The Upper West Regional Department of Agriculture has stepped up sensitisation of farmers in the area, to modern crop cultivation, to increase yield, ahead of the 2022/2023 planting season.
The Regional Director of Agriculture, Mr Emmanuel Sasu Yeboah, who announced this, said that according to report from the meteorological service, “the rains were expected to be consistent enough throughout the year to support crop production.”
He explained that “we do not dwell mainly on the rainfall pattern. We have other things we do as a department such as sensitisation of farmers on the cropping season, to ensure that planting or cultivation was well planned, for high yield”.
Mr Yeboah in an interview with the Ghanaian Times in Wa, on Wednesday, said staff of the department would be deployed to educate farmers on the weather pattern and crop cultivation.

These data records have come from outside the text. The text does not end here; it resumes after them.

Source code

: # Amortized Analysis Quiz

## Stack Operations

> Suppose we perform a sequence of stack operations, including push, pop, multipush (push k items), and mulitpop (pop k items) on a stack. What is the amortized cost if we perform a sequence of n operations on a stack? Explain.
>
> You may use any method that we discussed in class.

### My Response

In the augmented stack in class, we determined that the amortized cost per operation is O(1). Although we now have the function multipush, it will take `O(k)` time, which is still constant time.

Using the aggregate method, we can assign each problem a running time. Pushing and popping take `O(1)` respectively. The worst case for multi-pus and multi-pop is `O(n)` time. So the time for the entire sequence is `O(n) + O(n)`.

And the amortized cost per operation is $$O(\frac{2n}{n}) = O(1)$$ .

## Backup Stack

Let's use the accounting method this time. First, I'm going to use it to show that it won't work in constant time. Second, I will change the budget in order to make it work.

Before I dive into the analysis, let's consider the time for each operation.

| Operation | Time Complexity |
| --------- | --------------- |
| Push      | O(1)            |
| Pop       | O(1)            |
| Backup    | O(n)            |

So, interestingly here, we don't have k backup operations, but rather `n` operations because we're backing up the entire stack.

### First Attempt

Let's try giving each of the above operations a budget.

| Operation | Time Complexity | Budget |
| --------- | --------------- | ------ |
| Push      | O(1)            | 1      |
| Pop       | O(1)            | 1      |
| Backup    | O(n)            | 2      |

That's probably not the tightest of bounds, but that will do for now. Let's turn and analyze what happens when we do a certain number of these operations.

“Farming is about strategic planning. We cannot plant all the crops together because some of them take longer time to grow, others need more rain to do well whilst others need less rains”, he said.
He said although the rain had not been consistent since its inception in February, people living in low-lying areas and valleys in the Wa East and Daffiamah-Bussie-Issah Districts, among others had started cultivation.
Mr Yeboah said that they have cultivated rice and leafy vegetables because of the nature of the land, adding that the area retained enough moisture from just a few rain falls, it was advisable for farmers to start cultivation earlier than other areas.
“When we delay education, most farmers are eager to begin cultivation the moment the first or second rain sets. Cereal crops such as maize, millet and sorghum need consistent rain to do well, so we advise them to allow the rain to stabilise”, he said.
Mr Yeboah stated that the department was working through farmer-based organisations (FBOs) to educate farmers on best agriculture practices.
He said the department did not have adequate number of extension officers in the region, and decide to work with the FBOs.
Mr Yeboah said the department had also employed the radio as a communication channel to share information on agriculture with farmers.
“This kind of interaction helps to address problems such as when to cultivate what, how to produce aflatoxins-free cereals and how and when to harvest what crop in order to reduce post-harvest loses”, he said.